Bir öğretmenin sınıfta ortaya koyacağı en önemli dört özellik; sadelik, sabır, şefkat ve beklemeyi bilmek olarak sıralanabilir. Beklemeyi bilmek gerekir, sessizce beklemeyi… Öğretmen sınıfta öğrencilerine “öğreteceğim” diye koşmak ya da baskı kurmaktan uzak olmalıdır. Aynı şekilde“öğrenmek zorundasınız.” diye gürültü(!) yapmaktan da…
Peki, öğretmen ne yapmalıdır?
Yanıt basit: Öğretmen, uygun zamanda uygun soruları sorarak, zihinleri karıştırmalı, ezber bozmalıdır.
Öğrencilerin öğrenmesi için acele etmemek, bu süreçteki önemli durak noktalarından biridir. Zira öğrenmek aceleyi sevmez. Öğrenmeyi ne hızlandırabilir, ne de yavaşlatabilirsiniz. Diğer yandan bilgiyi beyinde tutmanın bir ön koşulu vardır. O da merak etmektir. Merak önemlidir, hem de çok. Çünkü merak olmadığında öğrenmek hiç de kolay değildir. Merak, zihni büyük ölçüde harekete geçirir. İşte o süreçte öğrencinin zihninde neler oluyor, öğretmenin bunu dikkate alması gerekir.
“Öğrencilerin meraklarını uyandırmak için yapılması gereken yegâne şey nedir?” diye soracak olursanız şayet, yanıtı aşağıda:
Öğrencilerin kendi düşündüğü ve istediği şeyi yapabilmeleri ve kendi olabilmeleri için ortam yaratmak. İşte bu süreçte, bekleme sırası artık öğretmendedir. Öğretmen, öğrencinin mutlulukla öğrenmesini sağlamalı ve bunun sonuçlarını sabırla bekleyebilmelidir.
Bu durum öğretmen için, beklemeye değer, özel ve anlamlı bir süreçtir.
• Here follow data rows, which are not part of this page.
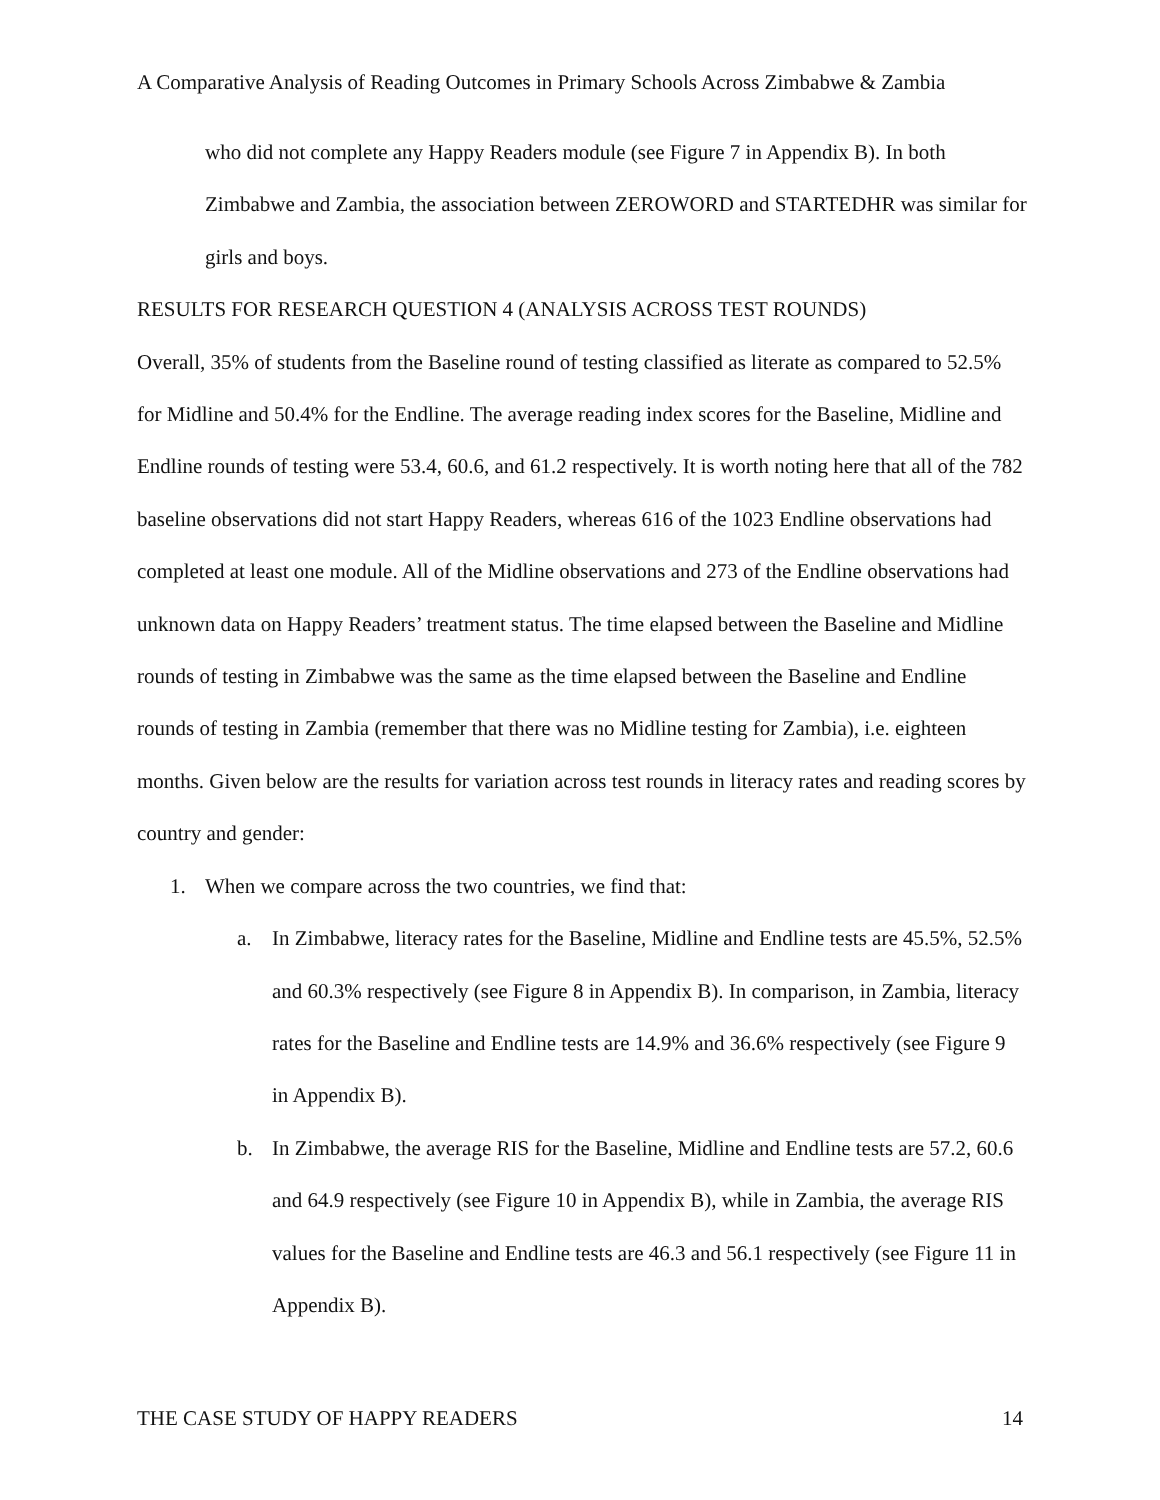A Comparative Analysis of Reading Outcomes in Primary Schools Across Zimbabwe & Zambia
who did not complete any Happy Readers module (see Figure 7 in Appendix B). In both Zimbabwe and Zambia, the association between ZEROWORD and STARTEDHR was similar for girls and boys.
RESULTS FOR RESEARCH QUESTION 4 (ANALYSIS ACROSS TEST ROUNDS)
Overall, 35% of students from the Baseline round of testing classified as literate as compared to 52.5% for Midline and 50.4% for the Endline. The average reading index scores for the Baseline, Midline and Endline rounds of testing were 53.4, 60.6, and 61.2 respectively. It is worth noting here that all of the 782 baseline observations did not start Happy Readers, whereas 616 of the 1023 Endline observations had completed at least one module. All of the Midline observations and 273 of the Endline observations had unknown data on Happy Readers’ treatment status. The time elapsed between the Baseline and Midline rounds of testing in Zimbabwe was the same as the time elapsed between the Baseline and Endline rounds of testing in Zambia (remember that there was no Midline testing for Zambia), i.e. eighteen months. Given below are the results for variation across test rounds in literacy rates and reading scores by country and gender:
1. When we compare across the two countries, we find that:
a. In Zimbabwe, literacy rates for the Baseline, Midline and Endline tests are 45.5%, 52.5% and 60.3% respectively (see Figure 8 in Appendix B). In comparison, in Zambia, literacy rates for the Baseline and Endline tests are 14.9% and 36.6% respectively (see Figure 9 in Appendix B).
b. In Zimbabwe, the average RIS for the Baseline, Midline and Endline tests are 57.2, 60.6 and 64.9 respectively (see Figure 10 in Appendix B), while in Zambia, the average RIS values for the Baseline and Endline tests are 46.3 and 56.1 respectively (see Figure 11 in Appendix B).
THE CASE STUDY OF HAPPY READERS 14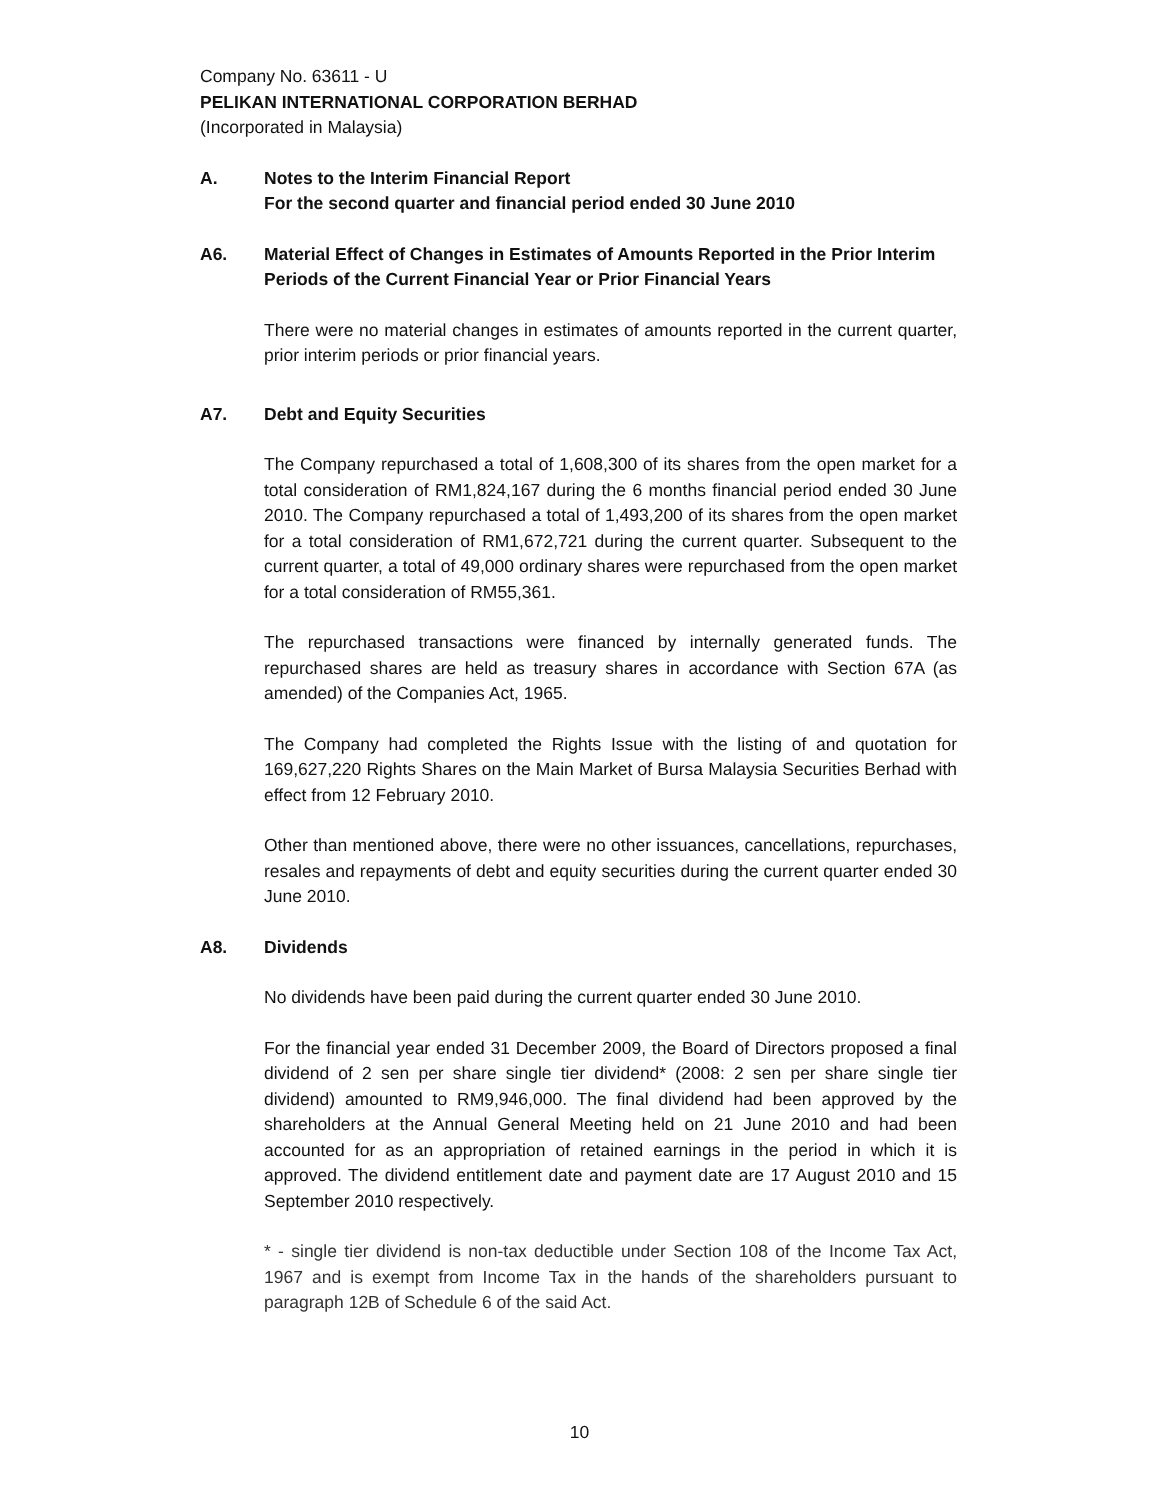Company No. 63611 - U
PELIKAN INTERNATIONAL CORPORATION BERHAD
(Incorporated in Malaysia)
A. Notes to the Interim Financial Report
For the second quarter and financial period ended 30 June 2010
A6. Material Effect of Changes in Estimates of Amounts Reported in the Prior Interim Periods of the Current Financial Year or Prior Financial Years
There were no material changes in estimates of amounts reported in the current quarter, prior interim periods or prior financial years.
A7. Debt and Equity Securities
The Company repurchased a total of 1,608,300 of its shares from the open market for a total consideration of RM1,824,167 during the 6 months financial period ended 30 June 2010. The Company repurchased a total of 1,493,200 of its shares from the open market for a total consideration of RM1,672,721 during the current quarter. Subsequent to the current quarter, a total of 49,000 ordinary shares were repurchased from the open market for a total consideration of RM55,361.
The repurchased transactions were financed by internally generated funds. The repurchased shares are held as treasury shares in accordance with Section 67A (as amended) of the Companies Act, 1965.
The Company had completed the Rights Issue with the listing of and quotation for 169,627,220 Rights Shares on the Main Market of Bursa Malaysia Securities Berhad with effect from 12 February 2010.
Other than mentioned above, there were no other issuances, cancellations, repurchases, resales and repayments of debt and equity securities during the current quarter ended 30 June 2010.
A8. Dividends
No dividends have been paid during the current quarter ended 30 June 2010.
For the financial year ended 31 December 2009, the Board of Directors proposed a final dividend of 2 sen per share single tier dividend* (2008: 2 sen per share single tier dividend) amounted to RM9,946,000. The final dividend had been approved by the shareholders at the Annual General Meeting held on 21 June 2010 and had been accounted for as an appropriation of retained earnings in the period in which it is approved. The dividend entitlement date and payment date are 17 August 2010 and 15 September 2010 respectively.
* - single tier dividend is non-tax deductible under Section 108 of the Income Tax Act, 1967 and is exempt from Income Tax in the hands of the shareholders pursuant to paragraph 12B of Schedule 6 of the said Act.
10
Öte yandan sınıfta, öğrencilerin sadece okumalarını, dinlemelerini sağlamak yeterli değildir. Öğrenciler aynı zamanda anlatılan konuya ilgi de duymalıdır. Öğretmen derste öğrencileri titizlikle gözlemlemeli, onların konuya ilgi duyup duymadıkları sorusunu sık sık kendine yöneltmelidir. Öğretmen sınıftaki çalışmalarda öğrencilerin dikkatini dağıtacak hareketlerden kaçınmalı, onlara sıkça ve gereksiz müdahalelerde bulunmamalıdır. Tıpkı satranç oyunundaki şah gibi davranabilmeli; vezirlerin, atların, piyonların oynamasına fırsat verebilmelidir. Tıpkı şah gibi gerektiği yerde müdahalede bulunabilmelidir.
Aslında bir insanın ciddiyetle, derinlikle, içtenlikle bir şeyle ilgilendiğini görürseniz, öğrenmenin doğasını anlamış olursunuz. Anlamak için ise beklemeyi bilmek gerekir. Tıpkı bir tohumun çiçek açması gibi…
Sevgili öğretmenler, egonuzu dizginleyin ve sadece çocukların öğrenme merak ve heyecanlarını gözlemleyin.
Sınıflarınızdaki rengârenk çiçeklerin açması için bekleyin. Her şeyin bir zamanı olduğunu asla unutmadan.